TAREFAS:
**a)** Reproduza fielmente o trecho do texto sobre a infecção por H. pylori entre "Fisiopatologia da infecção" e "pré-pilóricas e duodenais.", inclusive.
**b)** Resuma em duas frases o texto sobre a infecção por H. pylori.
**c)** Dê continuidade ao texto sobre a infecção por H. pylori a partir da última frase apresentada.

TEXTO DA PÁGINA:
▬▬▬
Infecção por Helicobacter pylori

PorNimish Vakil, MD, University of Wisconsin School of Medicine and Public Health
Revisado/Corrigido: mar 2023
Visão Educação para o paciente

Helicobacter pylori é um patógeno gástrico comum que causa gastrite, doença ulcerosa péptica, adenocarcinoma gástrico e linfoma gástrico de baixo grau. A infecção pode ser assintomática ou provocar vários graus de dispepsia. O diagnóstico é feito por teste respiratório com ureia, teste de antígeno fecal e testes com biópsias gástricas obtidas por endoscopia. O tratamento é tipicamente com um inibidor da bomba de prótons mais dois antibióticos e muitas vezes subsalicilato de bismuto.

(Ver também Visão geral da secreção ácida e Visão geral da gastrite.)

H. pylori é um microrganismo Gram-negativo, espiralado, que se adaptou à vida em ambiente ácido. Em países de baixa e média renda, comumente causa infecções crônicas e, geralmente, é adquirido durante a infância. Nos Estados Unidos, a infecção é menos comum em crianças, mas aumenta com a idade: aos 60 anos de idade, cerca de 50% dos indivíduos estão infectados. A infecção é mais comum em negros, hispânicos e asiáticos.

O microrganismo tem sido cultivado em fezes, saliva e placa dentária, sugerindo transmissão oral-oral ou feca-loral. As infecções tendem a ser mais frequentes em famílias e em residentes de instituições de abrigo. Enfermeiras e gastroenterologistas parecem estar em risco maior: as bactérias podem ser transmitidas por endoscópios impropriamente desinfetados.

Fisiopatologia da infecção por H. pylori

Os efeitos da infecção por H. pylori variam dependendo da localização da infecção no estômago.

A infecção predominantemente antral causa aumento da produção de gastrina, provavelmente por inibição local da produção de somatostatina. A resultante hipersecreção de ácido predispõe a úlceras pré-pilóricas e duodenais.
▬▬▬
DADOS FORNECIDOS:
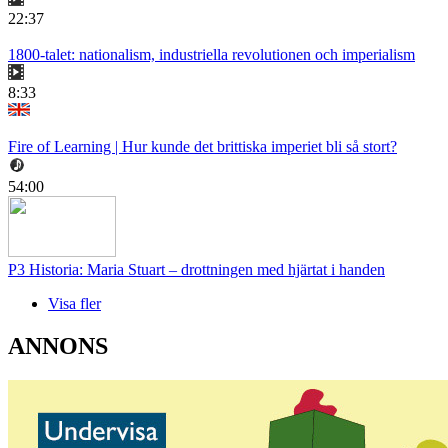
22:37
1800-talet: nationalism, industriella revolutionen och imperialism
8:33
Fire of Learning | Hur kunde det brittiska imperiet bli så stort?
54:00
P3 Historia: Maria Stuart – drottningen med hjärtat i handen
Visa fler
ANNONS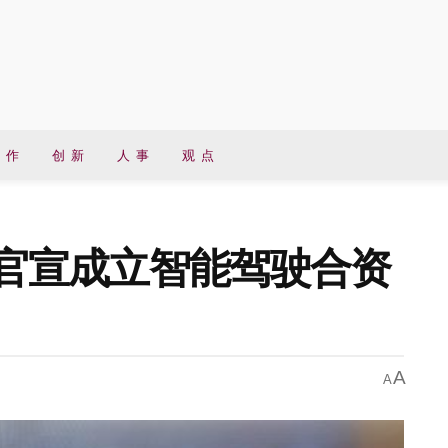
 作
创 新
人 事
观 点
ta官宣成立智能驾驶合资
A
A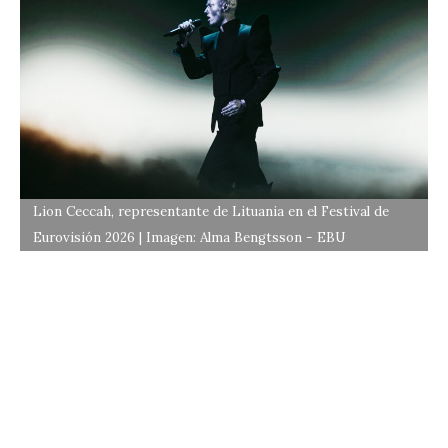
Lion Ceccah, representante de Lituania en el Festival de
Eurovisión 2026 | Imagen: Alma Bengtsson - EBU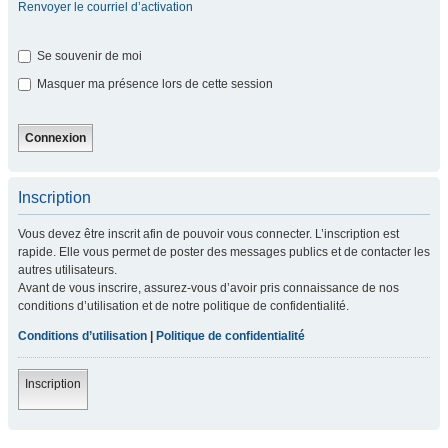
Renvoyer le courriel d’activation
Se souvenir de moi
Masquer ma présence lors de cette session
Inscription
Vous devez être inscrit afin de pouvoir vous connecter. L’inscription est
rapide. Elle vous permet de poster des messages publics et de contacter les
autres utilisateurs.
Avant de vous inscrire, assurez-vous d’avoir pris connaissance de nos
conditions d’utilisation et de notre politique de confidentialité.
Conditions d’utilisation
|
Politique de confidentialité
Inscription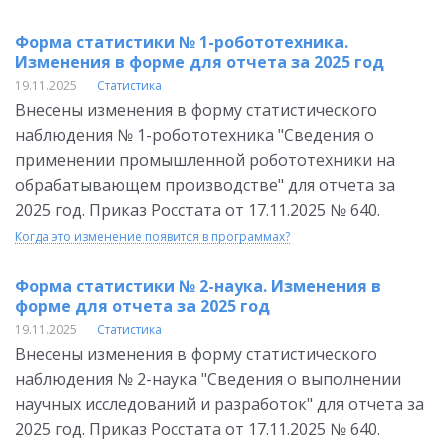
Форма статистики № 1-робототехника.
Изменения в форме для отчета за 2025 год
19.11.2025
Статистика
Внесены изменения в форму статистического
наблюдения № 1-робототехника "Сведения о
применении промышленной робототехники на
обрабатывающем производстве" для отчета за
2025 год. Приказ Росстата от 17.11.2025 № 640.
Когда это изменение появится в программах?
Форма статистики № 2-наука. Изменения в
форме для отчета за 2025 год
19.11.2025
Статистика
Внесены изменения в форму статистического
наблюдения № 2-наука "Сведения о выполнении
научных исследований и разработок" для отчета за
2025 год. Приказ Росстата от 17.11.2025 № 640.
▬▬▬
RESPOSTAS:
**a)**
Fisiopatologia da infecção por H. pylori

Os efeitos da infecção por H. pylori variam dependendo da localização da infecção no estômago.

A infecção predominantemente antral causa aumento da produção de gastrina, provavelmente por inibição local da produção de somatostatina. A resultante hipersecreção de ácido predispõe a úlceras pré-pilóricas e duodenais.

**b)** O Helicobacter pylori é um patógeno gástrico comum que causa gastrite, doença ulcerosa péptica, adenocarcinoma gástrico e linfoma gástrico de baixo grau, e a infecção pode ser assintomática ou provocar vários graus de dispepsia. O diagnóstico é feito por teste respiratório com ureia, teste de antígeno fecal e testes com biópsias gástricas obtidas por endoscopia, e o tratamento costuma combinar um inibidor da bomba de prótons com dois antibióticos, muitas vezes junto com subsalicilato de bismuto.

**c)**
Infecção predominante no corpo gástrico causa atrofia gástrica e diminuição da produção de ácido clorídrico, possivelmente por meio do aumento da produção local de interleucina 1 beta. Pacientes com infecção predominante no corpo têm predisposição a úlcera gástrica e adenocarcinoma gástrico.

Alguns pacientes apresentam infecção tanto do antro quanto do corpo com várias repercussões clínicas. Muitos pacientes com infecção por H. pylori não apresentam qualquer repercussão clínica evidente.

A amônia produzida por H. pylori permite que o microrganismo sobreviva no ambiente ácido do estômago e pode danificar a barreira de muco. Citotoxinas e enzimas mucolíticas (p. ex., protease e lipase bacterianas) produzidas por H. pylori podem participar do dano à mucosa e da subsequente ulcerogênese.

Os pacientes infectados têm 3 a 6 vezes mais chances de desenvolver câncer gástrico. H. pylori é um carcinógeno do grupo 1 (1). A infecção por H. pylori está associada ao adenocarcinoma do tipo intestinal de corpo e antro gástricos, mas não ao carcinoma da cárdia. Outros cânceres associados incluem linfoma do tecido linfoide associado à mucosa (mucosa-associated lymphoid tissue [MALT] lymphoma), um tumor das células B monoclonalmente restrito.

Referência sobre fisiopatologia

  1. 1. American Cancer Society: Known and probable human carcinogens. 2022. Accessed 1/20/23.

Diagnóstico da infecção por H. pylori

  • Teste respiratório com ureia e teste de antígeno fecal

O rastreamento de pacientes assintomáticos não tem valor. Os exames são realizados durante avaliação de doença da ulcerosa péptica e gastrite. A pesquisa após o tratamento é tipicamente realizada para confirmar a erradicação do microrganismo.

Exames não invasivos

Testes sorológicos que pesquisam anticorpos contra H. pylori, podem ser realizados em laboratório ou mesmo no consultório, tendo sensibilidade e especificidade de > 85% e eram anteriormente considerados os testes não invasivos de escolha para o diagnóstico inicial da infecção por H. pylori. Mas como a prevalência da infecção diminuiu, a porcentagem de resultados falso-positivos com testes sorológicos aumentou significativamente, tornando esses testes pouco confiáveis na maioria dos países e regiões. Como resultado, o teste respiratório com ureia e o teste de antígeno fecal são preferidos para o diagnóstico inicial. Testes qualitativos continuam positivos por até 3 anos após o tratamento eficaz e como os títulos dos anticorpos não diminuem de modo significativo por 6 a 12 meses após o tratamento, as sorologias não costumam ser utilizadas para controle de cura.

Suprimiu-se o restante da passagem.